Lenin escreveu que a democracia burguesa era o melhor tipo de regime republicano, mas sempre ressaltando que é uma das formas da burguesia disfarçar sua ditadura de classe onde todos os seus aparatos de repressão, em tempos de crise, ou fora deles, tem como seu principal objetivo manter o controle social sobre o proletariado.

Através da luta de nossa classe muitas vezes temos conquistas dentro deste regime que ajudam em nossa luta e organização, como a liberdade de expressão e o direito a reunião, que os burgueses aproveitam todas as ocasiões para recortá-las ou suspendê-las definitivamente. Por isso devemos denunciar estes ataques e defender estas conquistas.

O critério burguês de segurança pública é decretar a detenção para alguns não se locomoverem enquanto proíbe as greves e manifestações, punindo os trabalhadores que tentam se mobilizar. De acordo com os próprios critérios da Anistia Internacional as quarentenas deveriam ser impostas de “maneira segura e respeitosa”.

Defesa da democracia para os trabalhadores e sua auto-organização

A pandemia deve se aprofundar em uma proporção que ainda não temos dimensão, e os governos pretendem enfrentá-la com ataques aos trabalhadores. Estes decretos longe de garantirem o combate à pandemia, apenas limitam a capacidade de resposta organizada da classe trabalhadora.

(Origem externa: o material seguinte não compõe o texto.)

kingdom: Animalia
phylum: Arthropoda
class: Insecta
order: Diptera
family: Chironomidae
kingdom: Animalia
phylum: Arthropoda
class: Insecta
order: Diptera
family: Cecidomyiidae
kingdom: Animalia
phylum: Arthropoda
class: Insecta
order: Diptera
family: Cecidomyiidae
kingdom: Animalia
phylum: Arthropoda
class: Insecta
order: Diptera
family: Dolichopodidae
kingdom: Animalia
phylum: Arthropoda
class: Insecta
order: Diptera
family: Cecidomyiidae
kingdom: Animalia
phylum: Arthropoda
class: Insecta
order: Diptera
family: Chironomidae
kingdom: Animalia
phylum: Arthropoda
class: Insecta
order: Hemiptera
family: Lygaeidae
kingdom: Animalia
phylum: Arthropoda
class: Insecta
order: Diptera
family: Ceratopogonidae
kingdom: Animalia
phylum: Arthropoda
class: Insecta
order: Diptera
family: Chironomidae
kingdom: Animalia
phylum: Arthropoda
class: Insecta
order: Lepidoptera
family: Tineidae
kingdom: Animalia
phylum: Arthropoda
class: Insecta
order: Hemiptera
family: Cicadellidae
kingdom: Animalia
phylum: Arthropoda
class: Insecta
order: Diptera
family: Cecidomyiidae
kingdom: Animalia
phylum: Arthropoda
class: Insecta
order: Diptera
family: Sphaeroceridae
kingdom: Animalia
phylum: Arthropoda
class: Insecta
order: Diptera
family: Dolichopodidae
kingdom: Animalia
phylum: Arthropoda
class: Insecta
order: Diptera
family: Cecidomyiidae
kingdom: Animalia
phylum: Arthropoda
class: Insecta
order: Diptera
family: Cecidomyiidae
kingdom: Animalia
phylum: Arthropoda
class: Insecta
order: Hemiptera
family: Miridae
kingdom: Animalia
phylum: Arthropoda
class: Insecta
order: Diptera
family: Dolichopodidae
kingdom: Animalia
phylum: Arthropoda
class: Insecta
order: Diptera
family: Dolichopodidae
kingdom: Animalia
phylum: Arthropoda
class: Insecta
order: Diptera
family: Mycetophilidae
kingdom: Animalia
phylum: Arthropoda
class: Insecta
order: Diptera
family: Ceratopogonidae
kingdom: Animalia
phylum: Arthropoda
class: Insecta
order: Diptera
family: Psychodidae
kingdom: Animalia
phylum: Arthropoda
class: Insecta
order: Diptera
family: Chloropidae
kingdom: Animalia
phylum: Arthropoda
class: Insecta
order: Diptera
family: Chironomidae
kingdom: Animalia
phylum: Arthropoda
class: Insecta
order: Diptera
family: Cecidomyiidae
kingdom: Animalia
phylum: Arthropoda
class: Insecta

Por isso os trabalhadores devem estar na oposição de qualquer recorte em qualquer direito democrático que estes governos queiram fazer e olhar com desconfiança todas as medidas por parte destes governos. Nos mobilizar contra qualquer eventual decretação de qualquer Estado de sítio, de emergência ou de alarme ou qualquer medida similar.

Estados de emergência abrem o precedente para que se suspendam os direitos fundamentais e reforce o autoritarismo. Como vamos confiar nestes governos que nos levaram a esta catástrofe fruto de sua ganância por lucros e por ganhar cada vez mais dinheiro?

Não precisamos de regimes e medidas autoritárias para dar resposta ao combate ao coronavírus, não necessitamos de ditaduras para combater as pandemias. Estado de Emergência não servem para garantir a quarentena, mas para garantir os lucros das empresas e dos patrões. Servem para limitar nosso direito à resistência, estabelecer o abuso de poder das autoridades como uma constante, em situações normais.

Devemos recusar quaisquer restrições à liberdade de organização dos trabalhadores e de nossa luta.

Necessitamos de democracia operaria e auto-organização de nossa classe, confiar em nossas forças e em nossos irmãos trabalhadores.

Somos os trabalhadores que estamos nas ruas limpando as sujeiras e recolhendo o lixo, lutando nos hospitais para salvar vidas, trabalhando nas fabricas para garantir o fornecimento dos produtos essenciais e estamos garantindo a circulação de pessoas e produtos. Nós somos capazes de dizer o que é necessário ou não para combater a pandemia, evitar o desabastecimento e a especulação dos preços dos produtos, e quais as medidas que devem ser adotadas de sua contenção, de como deve ser o isolamento e o que pode circular. Não quem produziu esta catástrofe.

Em bairros e favelas da periferia de São Paulo os trabalhadores têm se organizado para distribuir cestas básicas, remédios e cuidar dos idosos mais carentes.

Os patrões não estão preocupados com as vidas dos operários e dos mais pobres, por isso tem de sermos nós a organizar em nossos bairros, em nossas comunidades, em nossas fabricas e nos nossos locais de trabalho para organizar a verdadeira batalha contra o coronavírus. Apenas com a nossa organização através de organismos como conselhos populares ou comités de trabalhadores poderemos gerir a nossa sociedade de forma a conseguir um efetivo combate à pandemia e evitar a crise social que ameaça a vida de milhões de pessoas.